Traders view the protocol as a popular parking spot to separate their yield-bearing tokens. Pendle holds the most amount of wrapped eETH, a liquid restaking token from EtherFi and is also the third-largest holder for Ethena’s synthetic dollar USDe, data from Nansen shows.
9. Crypto: The Game
Crypto: The Game (CTG), an online and onchain interactive game that has had two seasons, was recently acquired by Uniswap Labs, the firm behind prominent decentralized exchange Uniswap, a move highlighting the rising interest in crypto gaming experiences.

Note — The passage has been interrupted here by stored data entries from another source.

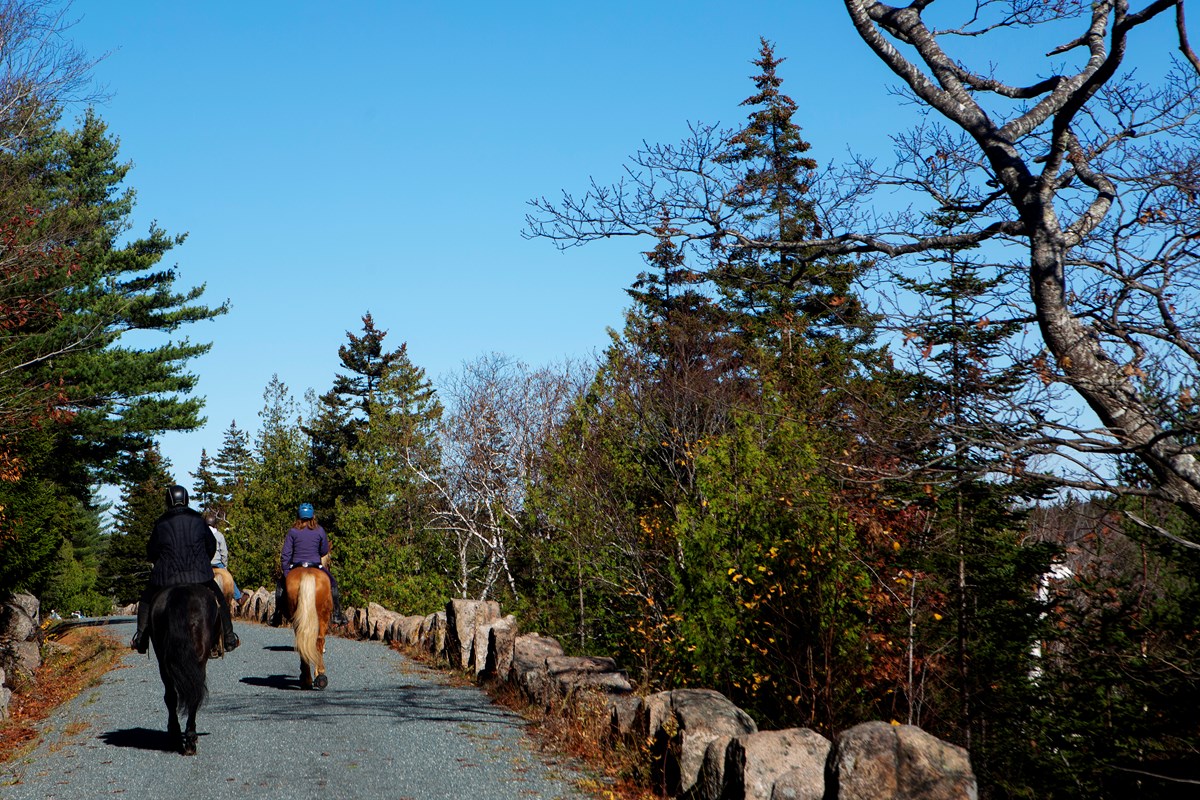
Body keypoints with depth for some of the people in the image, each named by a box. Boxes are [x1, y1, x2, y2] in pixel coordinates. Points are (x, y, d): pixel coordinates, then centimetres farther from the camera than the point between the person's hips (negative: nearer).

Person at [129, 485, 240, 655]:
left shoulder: (161, 524, 0)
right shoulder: (198, 520, 5)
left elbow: (151, 551, 8)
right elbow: (211, 546, 14)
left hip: (167, 576, -1)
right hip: (199, 574, 1)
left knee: (146, 600, 22)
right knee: (220, 600, 20)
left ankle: (141, 639, 15)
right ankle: (229, 639, 18)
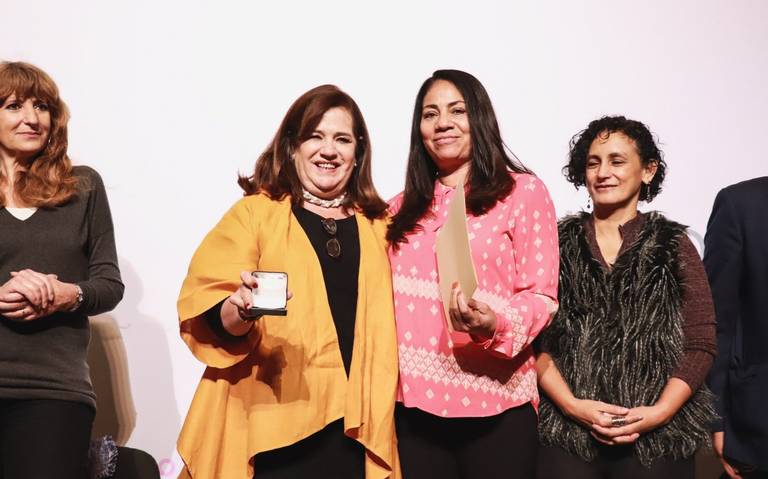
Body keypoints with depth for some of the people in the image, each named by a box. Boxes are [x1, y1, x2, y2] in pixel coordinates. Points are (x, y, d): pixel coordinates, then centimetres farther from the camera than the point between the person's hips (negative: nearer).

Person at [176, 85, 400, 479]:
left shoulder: (378, 226, 13)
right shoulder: (254, 212, 2)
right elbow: (206, 314, -4)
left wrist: (383, 413, 8)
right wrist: (240, 311, -25)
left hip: (356, 429, 3)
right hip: (274, 426, -3)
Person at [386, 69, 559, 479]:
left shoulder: (524, 191, 0)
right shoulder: (403, 208, 14)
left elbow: (541, 295, -5)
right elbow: (388, 302, 14)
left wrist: (495, 326, -24)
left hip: (493, 404, -3)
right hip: (414, 403, 4)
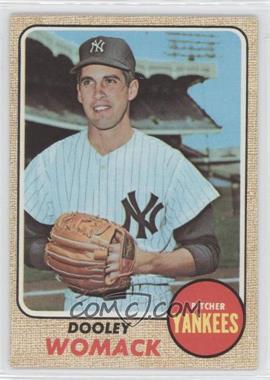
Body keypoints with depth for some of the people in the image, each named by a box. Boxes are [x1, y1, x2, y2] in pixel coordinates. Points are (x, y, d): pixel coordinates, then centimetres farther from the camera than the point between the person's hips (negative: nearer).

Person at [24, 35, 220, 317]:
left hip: (150, 310, -1)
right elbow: (27, 243, 11)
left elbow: (206, 253, 0)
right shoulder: (51, 162, 6)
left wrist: (146, 262, -15)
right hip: (78, 305, 2)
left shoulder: (169, 163, 0)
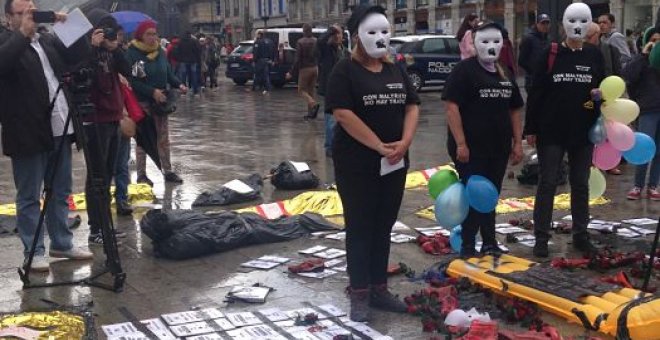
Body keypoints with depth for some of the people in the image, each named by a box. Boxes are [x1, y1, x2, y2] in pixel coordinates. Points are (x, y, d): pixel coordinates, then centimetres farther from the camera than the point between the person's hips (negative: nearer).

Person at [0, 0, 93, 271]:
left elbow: (80, 57, 11)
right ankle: (33, 253, 13)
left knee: (60, 193, 17)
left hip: (59, 129, 7)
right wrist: (23, 34, -24)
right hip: (28, 134, -6)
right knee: (29, 198, 5)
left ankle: (62, 244, 29)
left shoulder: (49, 41, 14)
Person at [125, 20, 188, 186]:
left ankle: (168, 171, 19)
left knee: (164, 138, 10)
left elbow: (169, 73, 13)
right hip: (142, 103, -5)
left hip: (161, 101, 5)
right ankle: (141, 174, 12)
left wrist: (179, 85, -6)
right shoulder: (132, 54, -12)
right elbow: (133, 81, -17)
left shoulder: (160, 52, 7)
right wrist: (152, 92, -24)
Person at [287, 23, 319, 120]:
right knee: (312, 89, 13)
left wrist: (291, 72, -8)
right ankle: (311, 113, 11)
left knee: (302, 90, 6)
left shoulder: (300, 42, -11)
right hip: (315, 68, 5)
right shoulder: (316, 41, 1)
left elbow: (297, 59, -13)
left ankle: (314, 104, -19)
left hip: (305, 69, -5)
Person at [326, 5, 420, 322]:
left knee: (383, 227, 12)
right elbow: (343, 114, -18)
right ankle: (359, 294, 11)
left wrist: (404, 143, -9)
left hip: (394, 163, 6)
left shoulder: (395, 70, 10)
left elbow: (412, 107, 8)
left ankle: (379, 289, 23)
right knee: (360, 228, 2)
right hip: (357, 163, -6)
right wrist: (379, 146, -19)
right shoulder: (345, 70, -9)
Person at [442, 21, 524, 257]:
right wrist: (460, 143, -20)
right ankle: (467, 246, 9)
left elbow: (514, 111, 18)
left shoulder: (506, 74, 13)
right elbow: (452, 106, -15)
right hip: (471, 147, -6)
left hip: (499, 147, 6)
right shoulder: (464, 70, -8)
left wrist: (518, 143, 11)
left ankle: (489, 243, 24)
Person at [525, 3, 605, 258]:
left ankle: (581, 235, 23)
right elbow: (536, 93, -4)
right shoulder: (551, 54, -4)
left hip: (584, 132, 3)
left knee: (580, 184, 11)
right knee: (547, 184, 1)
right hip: (551, 132, -3)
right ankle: (541, 238, 8)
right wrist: (530, 129, -6)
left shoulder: (595, 55, 5)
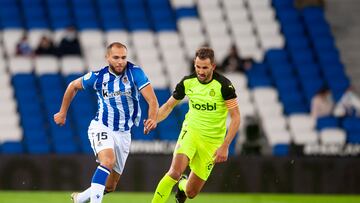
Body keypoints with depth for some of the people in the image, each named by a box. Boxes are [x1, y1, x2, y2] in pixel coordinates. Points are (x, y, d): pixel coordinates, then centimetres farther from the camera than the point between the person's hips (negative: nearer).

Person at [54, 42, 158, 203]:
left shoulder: (135, 73, -13)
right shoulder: (98, 76, -9)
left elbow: (152, 100, -21)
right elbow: (73, 86, 10)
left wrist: (152, 119, -42)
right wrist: (63, 112, 16)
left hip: (124, 133, 2)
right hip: (101, 127, -2)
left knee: (110, 186, 9)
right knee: (108, 160, -34)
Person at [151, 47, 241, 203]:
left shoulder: (223, 85, -15)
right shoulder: (188, 82, -5)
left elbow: (235, 117, -13)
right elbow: (169, 105, 10)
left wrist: (225, 146, -21)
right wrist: (154, 120, -10)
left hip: (212, 141, -1)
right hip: (190, 131, 1)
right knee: (175, 172, -28)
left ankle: (183, 184, 39)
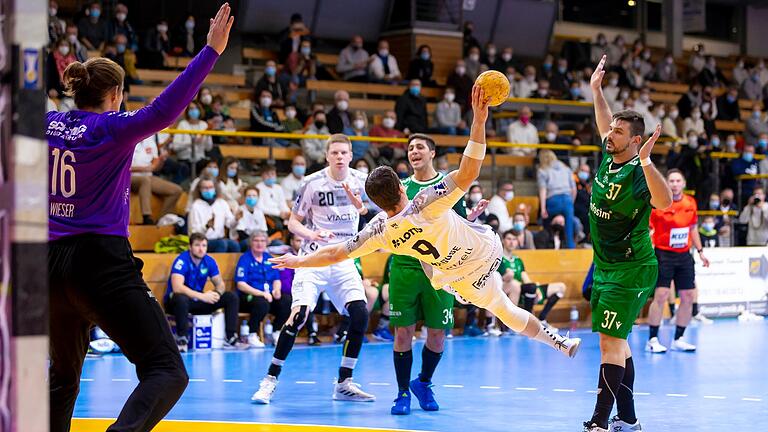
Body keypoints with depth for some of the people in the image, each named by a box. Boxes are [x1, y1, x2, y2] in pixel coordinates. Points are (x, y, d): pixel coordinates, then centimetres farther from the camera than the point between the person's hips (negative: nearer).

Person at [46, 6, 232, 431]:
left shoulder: (48, 123, 9)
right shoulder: (113, 129, -7)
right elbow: (164, 110, -22)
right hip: (102, 262, -7)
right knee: (167, 372, -12)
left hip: (54, 262, 7)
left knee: (63, 376, 25)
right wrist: (211, 50, -23)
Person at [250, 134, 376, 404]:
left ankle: (344, 383, 3)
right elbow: (293, 222, -3)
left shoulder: (359, 181, 2)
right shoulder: (312, 183, -8)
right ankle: (271, 379, -6)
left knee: (360, 315, -10)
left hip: (344, 259, 4)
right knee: (299, 315, -18)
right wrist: (311, 234, -22)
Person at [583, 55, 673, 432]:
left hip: (630, 270, -9)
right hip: (605, 267, 9)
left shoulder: (638, 172, -19)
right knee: (616, 343, 13)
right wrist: (596, 89, 24)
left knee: (611, 342, -12)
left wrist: (646, 162, -46)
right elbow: (606, 125, 25)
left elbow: (664, 202, -39)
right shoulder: (608, 159, 5)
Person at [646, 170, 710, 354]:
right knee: (661, 295, -13)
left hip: (684, 256, 6)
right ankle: (652, 340, -5)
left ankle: (678, 339, 16)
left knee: (688, 297, 5)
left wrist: (700, 251, 19)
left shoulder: (690, 203, 6)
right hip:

Read More: Day 9 – Cutthroat Contestants Put an End to My Time in “Crypto: The Game”
The last season of Crypto: The Game not only included partnerships with Adidas, Lens, Uniswap Labs, and Wormhole, among others, but also reached its maximum capacity of 800 total players in less than 15 minutes when tickets to play became available.
10. Pump.Fun: The Platform to Create Memecoins
Pump.Fun rolled out its mainnet in February and in a few short months has generated over $37 million in revenue. Despite an exploit that resulted in the team pausing trading for two days, the project is on pace to make $230 million in annualized fees, according to DefiLlama.
The platform acts as a memecoin deployer for people to create and gamble on memecoins — cryptocurrencies typically based on jokes and internet memes. Pump.Fun has attracted a number of celebrities such as Australian rapper Iggy Azalea who created her MOTHER token on the platform. MOTHER now has a market cap of roughly $140 million.